Nguyen Phong Hoang, Arian Akhavan Niaki, Michalis Polychronakis, Phillipa Gill
Abstract
Understanding web co-location is essential for various reasons. For instance, it can help one to assess the collateral damage that denial-of-service attacks or IP-based blocking can cause to the availability of co-located web sites. However, it has been more than a decade since the first study was conducted in 2007. The Internet infrastructure has changed drastically since then, necessitating a renewed study to comprehend the nature of web co-location.
In this paper, we conduct an empirical study to revisit web co-location using datasets collected from active DNS measurements. Our results show that the web is still small and centralized to a handful of hosting providers. More specifically, we find that more than 60% of web sites are co-located with at least ten other web sites—a group comprising less popular web sites. In contrast, 17.5% of mostly popular web sites are served from their own servers.

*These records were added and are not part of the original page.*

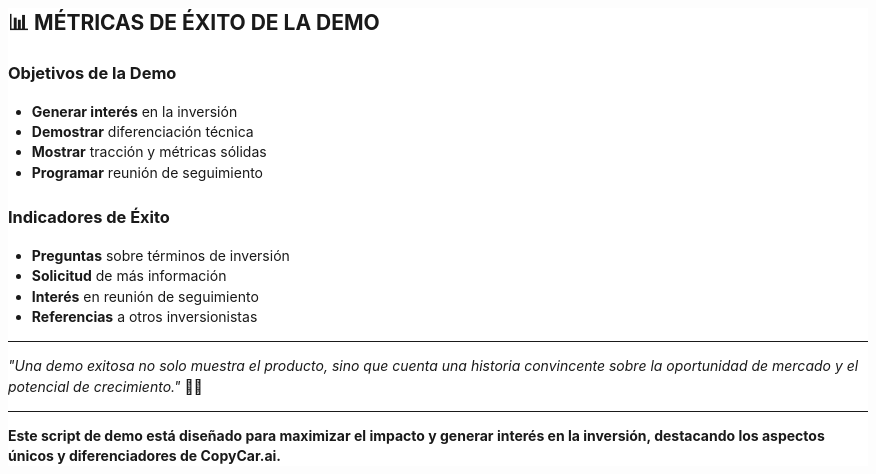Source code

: 
## 📊 **MÉTRICAS DE ÉXITO DE LA DEMO**

### **Objetivos de la Demo**
- **Generar interés** en la inversión
- **Demostrar** diferenciación técnica
- **Mostrar** tracción y métricas sólidas
- **Programar** reunión de seguimiento

### **Indicadores de Éxito**
- **Preguntas** sobre términos de inversión
- **Solicitud** de más información
- **Interés** en reunión de seguimiento
- **Referencias** a otros inversionistas

---

*"Una demo exitosa no solo muestra el producto, sino que cuenta una historia convincente sobre la oportunidad de mercado y el potencial de crecimiento."* 🚀✨

---

**Este script de demo está diseñado para maximizar el impacto y generar interés en la inversión, destacando los aspectos únicos y diferenciadores de CopyCar.ai.**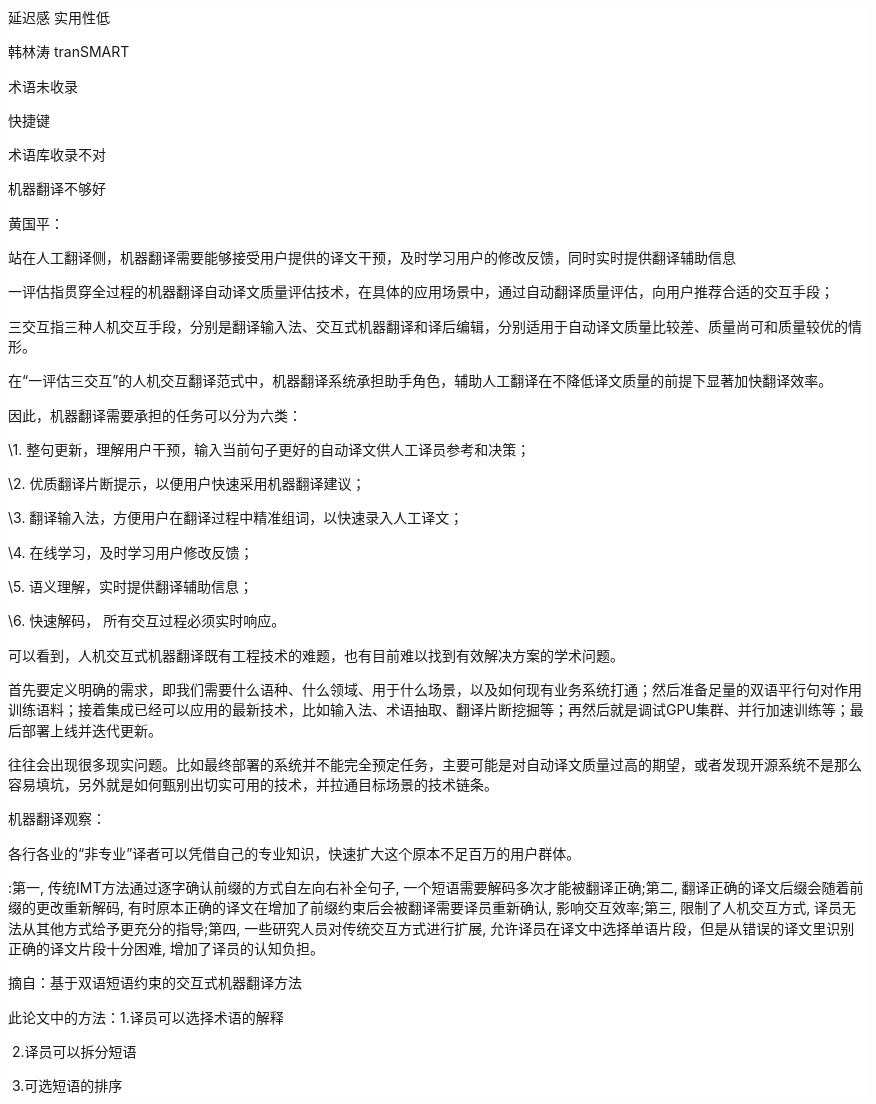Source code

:  

延迟感  实用性低

 

韩林涛 tranSMART

术语未收录

快捷键

术语库收录不对

机器翻译不够好

 

黄国平：

站在人工翻译侧，机器翻译需要能够接受用户提供的译文干预，及时学习用户的修改反馈，同时实时提供翻译辅助信息

一评估指贯穿全过程的机器翻译自动译文质量评估技术，在具体的应用场景中，通过自动翻译质量评估，向用户推荐合适的交互手段；

三交互指三种人机交互手段，分别是翻译输入法、交互式机器翻译和译后编辑，分别适用于自动译文质量比较差、质量尚可和质量较优的情形。

在“一评估三交互”的人机交互翻译范式中，机器翻译系统承担助手角色，辅助人工翻译在不降低译文质量的前提下显著加快翻译效率。

因此，机器翻译需要承担的任务可以分为六类：

\1. 整句更新，理解用户干预，输入当前句子更好的自动译文供人工译员参考和决策； 

\2. 优质翻译片断提示，以便用户快速采用机器翻译建议；

\3. 翻译输入法，方便用户在翻译过程中精准组词，以快速录入人工译文；

\4. 在线学习，及时学习用户修改反馈；

\5. 语义理解，实时提供翻译辅助信息；

\6. 快速解码， 所有交互过程必须实时响应。

可以看到，人机交互式机器翻译既有工程技术的难题，也有目前难以找到有效解决方案的学术问题。

首先要定义明确的需求，即我们需要什么语种、什么领域、用于什么场景，以及如何现有业务系统打通；然后准备足量的双语平行句对作用训练语料；接着集成已经可以应用的最新技术，比如输入法、术语抽取、翻译片断挖掘等；再然后就是调试GPU集群、并行加速训练等；最后部署上线并迭代更新。

往往会出现很多现实问题。比如最终部署的系统并不能完全预定任务，主要可能是对自动译文质量过高的期望，或者发现开源系统不是那么容易填坑，另外就是如何甄别出切实可用的技术，并拉通目标场景的技术链条。

 

机器翻译观察：

各行各业的“非专业”译者可以凭借自己的专业知识，快速扩大这个原本不足百万的用户群体。

 

:第一, 传统IMT方法通过逐字确认前缀的方式自左向右补全句子, 一个短语需要解码多次才能被翻译正确;第二, 翻译正确的译文后缀会随着前缀的更改重新解码, 有时原本正确的译文在增加了前缀约束后会被翻译需要译员重新确认, 影响交互效率;第三, 限制了人机交互方式, 译员无法从其他方式给予更充分的指导;第四, 一些研究人员对传统交互方式进行扩展, 允许译员在译文中选择单语片段，但是从错误的译文里识别正确的译文片段十分困难, 增加了译员的认知负担。

摘自：基于双语短语约束的交互式机器翻译方法

此论文中的方法：1.译员可以选择术语的解释

​                2.译员可以拆分短语

​                3.可选短语的排序
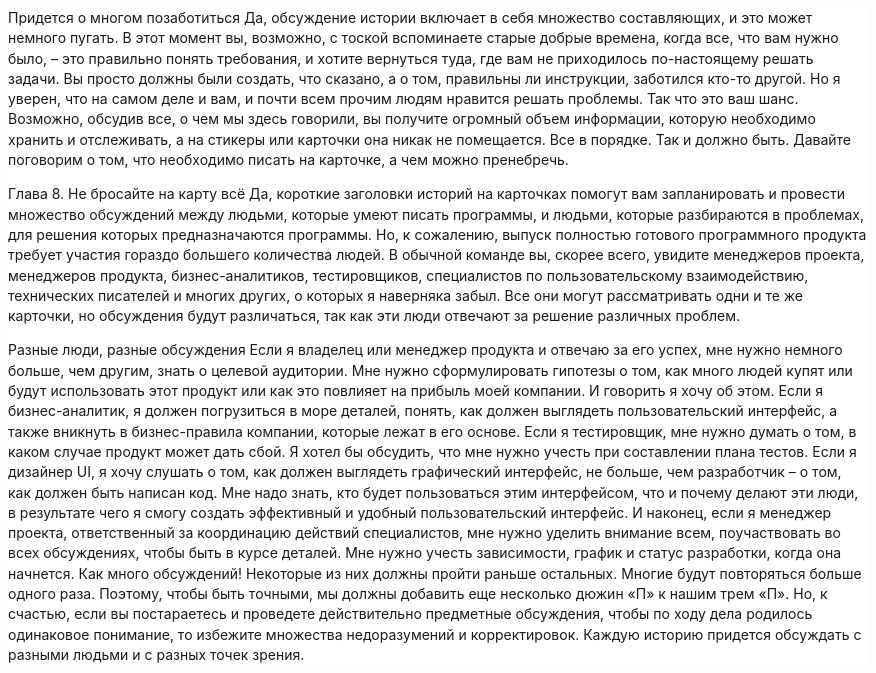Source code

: Придется о многом позаботиться
Да, обсуждение истории включает в себя множество составляющих, и это может
немного пугать. В этот момент вы, возможно, с тоской вспоминаете старые добрые времена,
когда все, что вам нужно было, – это правильно понять требования, и хотите вернуться туда,
где вам не приходилось по-настоящему решать задачи. Вы просто должны были создать, что
сказано, а о том, правильны ли инструкции, заботился кто-то другой. Но я уверен, что на
самом деле и вам, и почти всем прочим людям нравится решать проблемы. Так что это ваш
шанс.
Возможно, обсудив все, о чем мы здесь говорили, вы получите огромный объем
информации, которую необходимо хранить и отслеживать, а на стикеры или карточки она
никак не помещается. Все в порядке. Так и должно быть. Давайте поговорим о том, что
необходимо писать на карточке, а чем можно пренебречь.

Глава 8. Не бросайте на карту всё
Да, короткие заголовки историй на карточках помогут вам запланировать и провести
множество обсуждений между людьми, которые умеют писать программы, и людьми,
которые разбираются в проблемах, для решения которых предназначаются программы. Но, к
сожалению, выпуск полностью готового программного продукта требует участия гораздо
большего количества людей.
В обычной команде вы, скорее всего, увидите менеджеров проекта, менеджеров
продукта,
бизнес-аналитиков,
тестировщиков,
специалистов
по
пользовательскому
взаимодействию, технических писателей и многих других, о которых я наверняка забыл. Все
они могут рассматривать одни и те же карточки, но обсуждения будут различаться, так как
эти люди отвечают за решение различных проблем.

Разные люди, разные обсуждения
Если я владелец или менеджер продукта и отвечаю за его успех, мне нужно немного
больше, чем другим, знать о целевой аудитории. Мне нужно сформулировать гипотезы о том,
как много людей купят или будут использовать этот продукт или как это повлияет на
прибыль моей компании. И говорить я хочу об этом.
Если я бизнес-аналитик, я должен погрузиться в море деталей, понять, как должен
выглядеть пользовательский интерфейс, а также вникнуть в бизнес-правила компании,
которые лежат в его основе.
Если я тестировщик, мне нужно думать о том, в каком случае продукт может дать сбой.
Я хотел бы обсудить, что мне нужно учесть при составлении плана тестов.
Если я дизайнер UI, я хочу слушать о том, как должен выглядеть графический
интерфейс, не больше, чем разработчик – о том, как должен быть написан код. Мне надо
знать, кто будет пользоваться этим интерфейсом, что и почему делают эти люди, в результате
чего я смогу создать эффективный и удобный пользовательский интерфейс.
И наконец, если я менеджер проекта, ответственный за координацию действий
специалистов, мне нужно уделить внимание всем, поучаствовать во всех обсуждениях, чтобы
быть в курсе деталей. Мне нужно учесть зависимости, график и статус разработки, когда она
начнется.
Как много обсуждений! Некоторые из них должны пройти раньше остальных. Многие
будут повторяться больше одного раза. Поэтому, чтобы быть точными, мы должны добавить
еще несколько дюжин «П» к нашим трем «П». Но, к счастью, если вы постараетесь и
проведете действительно предметные обсуждения, чтобы по ходу дела родилось одинаковое
понимание, то избежите множества недоразумений и корректировок.
Каждую историю придется обсуждать с разными людьми и с разных точек
зрения.
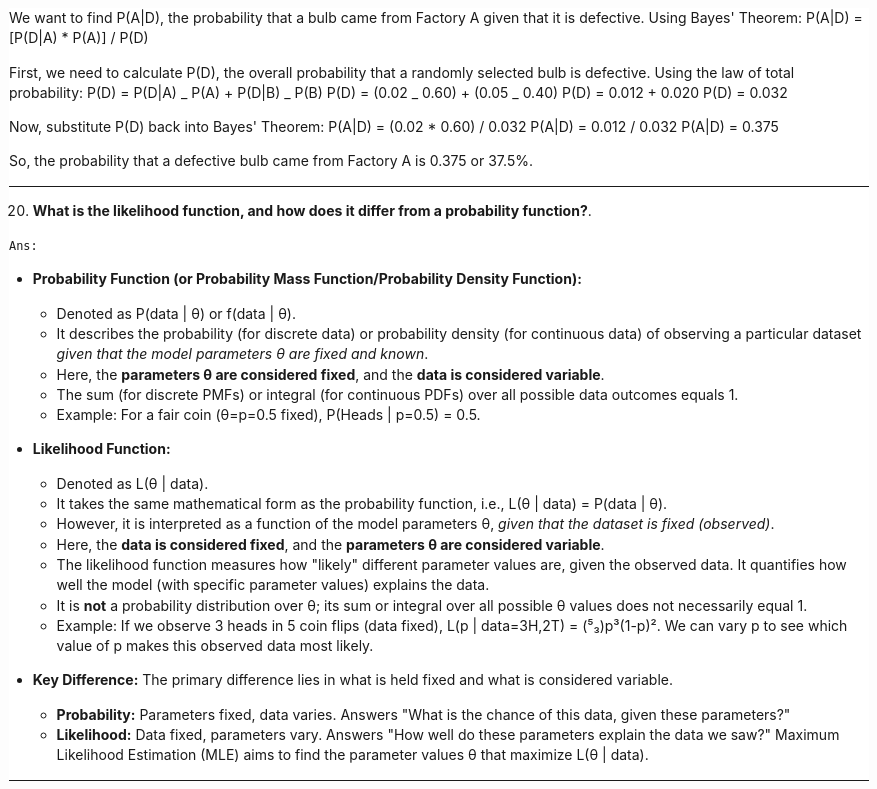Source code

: We want to find P(A|D), the probability that a bulb came from Factory A given that it is defective.
Using Bayes' Theorem:
P(A|D) = [P(D|A) * P(A)] / P(D)

First, we need to calculate P(D), the overall probability that a randomly selected bulb is defective. Using the law of total probability:
P(D) = P(D|A) _ P(A) + P(D|B) _ P(B)
P(D) = (0.02 _ 0.60) + (0.05 _ 0.40)
P(D) = 0.012 + 0.020
P(D) = 0.032

Now, substitute P(D) back into Bayes' Theorem:
P(A|D) = (0.02 \* 0.60) / 0.032
P(A|D) = 0.012 / 0.032
P(A|D) = 0.375

So, the probability that a defective bulb came from Factory A is 0.375 or 37.5%.

---

20. **What is the likelihood function, and how does it differ from a probability function?**.

`Ans:`

- **Probability Function (or Probability Mass Function/Probability Density Function):**

  - Denoted as P(data | θ) or f(data | θ).
  - It describes the probability (for discrete data) or probability density (for continuous data) of observing a particular dataset _given that the model parameters θ are fixed and known_.
  - Here, the **parameters θ are considered fixed**, and the **data is considered variable**.
  - The sum (for discrete PMFs) or integral (for continuous PDFs) over all possible data outcomes equals 1.
  - Example: For a fair coin (θ=p=0.5 fixed), P(Heads | p=0.5) = 0.5.

- **Likelihood Function:**

  - Denoted as L(θ | data).
  - It takes the same mathematical form as the probability function, i.e., L(θ | data) = P(data | θ).
  - However, it is interpreted as a function of the model parameters θ, _given that the dataset is fixed (observed)_.
  - Here, the **data is considered fixed**, and the **parameters θ are considered variable**.
  - The likelihood function measures how "likely" different parameter values are, given the observed data. It quantifies how well the model (with specific parameter values) explains the data.
  - It is **not** a probability distribution over θ; its sum or integral over all possible θ values does not necessarily equal 1.
  - Example: If we observe 3 heads in 5 coin flips (data fixed), L(p | data=3H,2T) = (⁵₃)p³(1-p)². We can vary p to see which value of p makes this observed data most likely.

- **Key Difference:** The primary difference lies in what is held fixed and what is considered variable.
  - **Probability:** Parameters fixed, data varies. Answers "What is the chance of this data, given these parameters?"
  - **Likelihood:** Data fixed, parameters vary. Answers "How well do these parameters explain the data we saw?"
    Maximum Likelihood Estimation (MLE) aims to find the parameter values θ that maximize L(θ | data).

---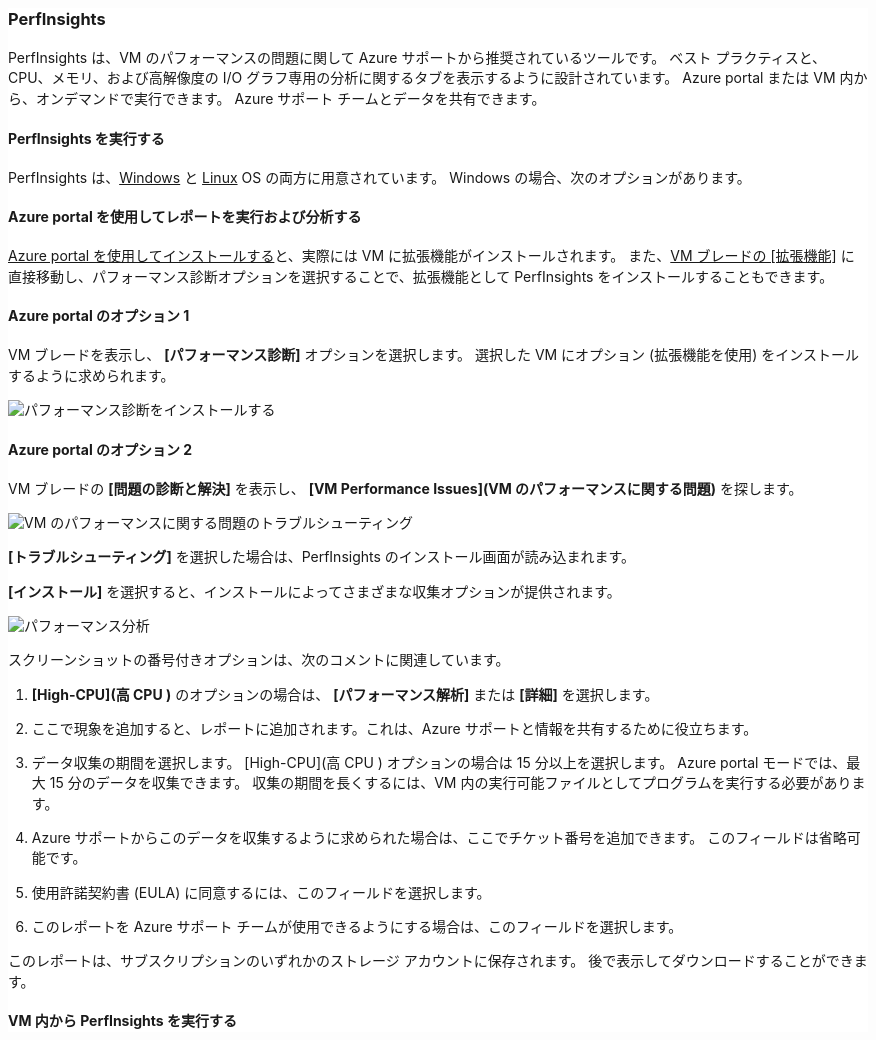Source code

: ### <a name="perfinsights"></a>PerfInsights

PerfInsights は、VM のパフォーマンスの問題に関して Azure サポートから推奨されているツールです。 ベスト プラクティスと、CPU、メモリ、および高解像度の I/O グラフ専用の分析に関するタブを表示するように設計されています。 Azure portal または VM 内から、オンデマンドで実行できます。 Azure サポート チームとデータを共有できます。

#### <a name="run-perfinsights"></a>PerfInsights を実行する

PerfInsights は、[Windows](./how-to-use-perfinsights.md) と [Linux](./how-to-use-perfinsights-linux.md) OS の両方に用意されています。 Windows の場合、次のオプションがあります。

#### <a name="run-and-analyze-reports-through-azure-portal"></a>Azure portal を使用してレポートを実行および分析する

[Azure portal を使用してインストールする](./performance-diagnostics.md)と、実際には VM に拡張機能がインストールされます。 また、[VM ブレードの [拡張機能]](./performance-diagnostics-vm-extension.md) に直接移動し、パフォーマンス診断オプションを選択することで、拡張機能として PerfInsights をインストールすることもできます。

#### <a name="azure-portal-option-1"></a>Azure portal のオプション 1

VM ブレードを表示し、 **[パフォーマンス診断]** オプションを選択します。 選択した VM にオプション (拡張機能を使用) をインストールするように求められます。

  ![パフォーマンス診断をインストールする](./media/troubleshoot-high-cpu-issues-azure-windows-vm/1-install-performance-diagnostics.png)

#### <a name="azure-portal-option-2"></a>Azure portal のオプション 2

VM ブレードの **[問題の診断と解決]** を表示し、 **[VM Performance Issues]\(VM のパフォーマンスに関する問題\)** を探します。

  ![VM のパフォーマンスに関する問題のトラブルシューティング](./media/troubleshoot-high-cpu-issues-azure-windows-vm/2-troubleshoot-vm-performance-issues.png)

**[トラブルシューティング]** を選択した場合は、PerfInsights のインストール画面が読み込まれます。

**[インストール]** を選択すると、インストールによってさまざまな収集オプションが提供されます。

  ![パフォーマンス分析](./media/troubleshoot-high-cpu-issues-azure-windows-vm/3-performance-analysis.png)

スクリーンショットの番号付きオプションは、次のコメントに関連しています。

1. **[High-CPU]\(高 CPU \)** のオプションの場合は、 **[パフォーマンス解析]** または **[詳細]** を選択します。

2. ここで現象を追加すると、レポートに追加されます。これは、Azure サポートと情報を共有するために役立ちます。

3. データ収集の期間を選択します。 [High-CPU]\(高 CPU \) オプションの場合は 15 分以上を選択します。 Azure portal モードでは、最大 15 分のデータを収集できます。 収集の期間を長くするには、VM 内の実行可能ファイルとしてプログラムを実行する必要があります。

4. Azure サポートからこのデータを収集するように求められた場合は、ここでチケット番号を追加できます。 このフィールドは省略可能です。

5. 使用許諾契約書 (EULA) に同意するには、このフィールドを選択します。

6. このレポートを Azure サポート チームが使用できるようにする場合は、このフィールドを選択します。

このレポートは、サブスクリプションのいずれかのストレージ アカウントに保存されます。 後で表示してダウンロードすることができます。

#### <a name="run-perfinsights-from-within-the-vm"></a>VM 内から PerfInsights を実行する
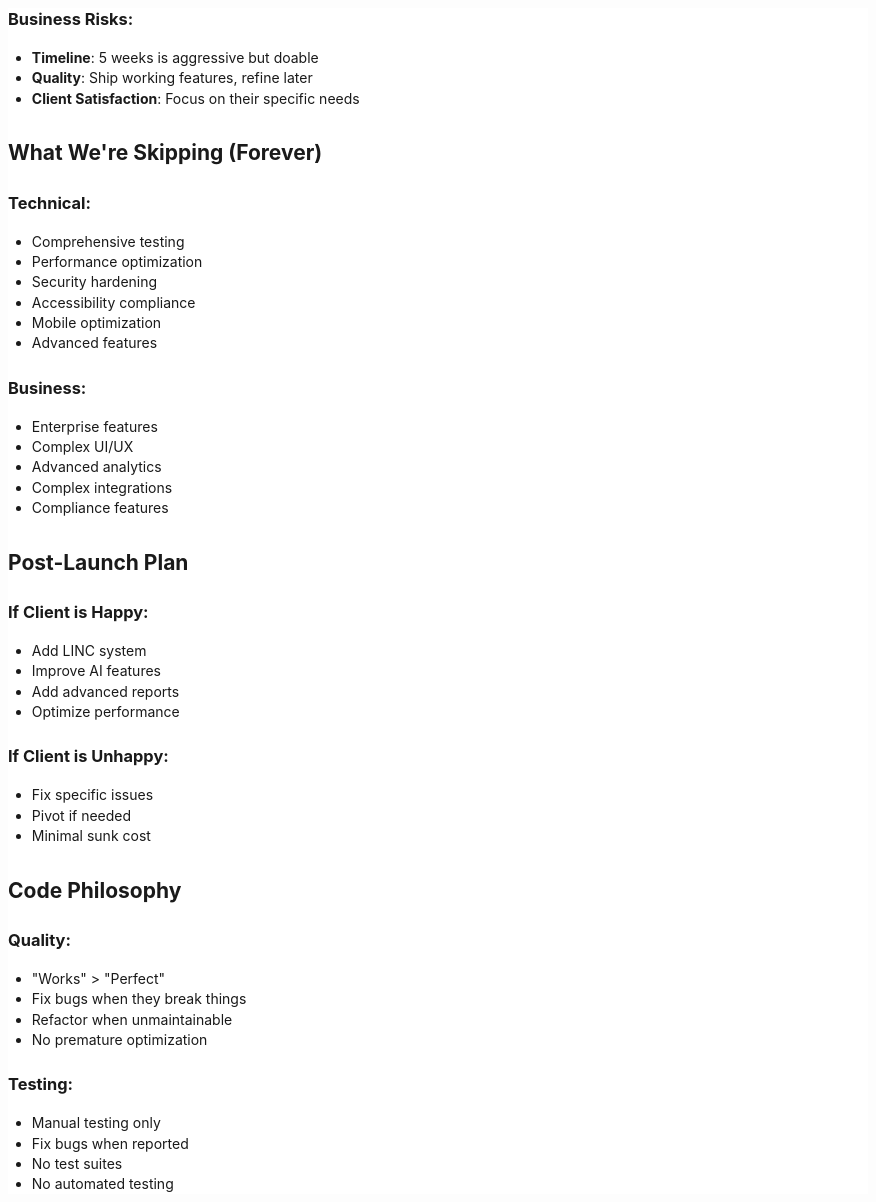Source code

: ### Business Risks:
- **Timeline**: 5 weeks is aggressive but doable
- **Quality**: Ship working features, refine later
- **Client Satisfaction**: Focus on their specific needs

## What We're Skipping (Forever)

### Technical:
- Comprehensive testing
- Performance optimization
- Security hardening
- Accessibility compliance
- Mobile optimization
- Advanced features

### Business:
- Enterprise features
- Complex UI/UX
- Advanced analytics
- Complex integrations
- Compliance features

## Post-Launch Plan

### If Client is Happy:
- Add LINC system
- Improve AI features
- Add advanced reports
- Optimize performance

### If Client is Unhappy:
- Fix specific issues
- Pivot if needed
- Minimal sunk cost

## Code Philosophy

### Quality:
- "Works" > "Perfect"
- Fix bugs when they break things
- Refactor when unmaintainable
- No premature optimization

### Testing:
- Manual testing only
- Fix bugs when reported
- No test suites
- No automated testing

Although a high degree of web co-location could make co-hosted sites vulnerable to DoS attacks, our findings show that it is an increasing trend to co-host many web sites and serve them from well-provisioned content delivery networks (CDN) of major providers that provide advanced DoS protection benefits. Regardless of the high degree of web co-location, our analyses of popular block lists indicate that IP-based blocking does not cause severe collateral damage as previously thought.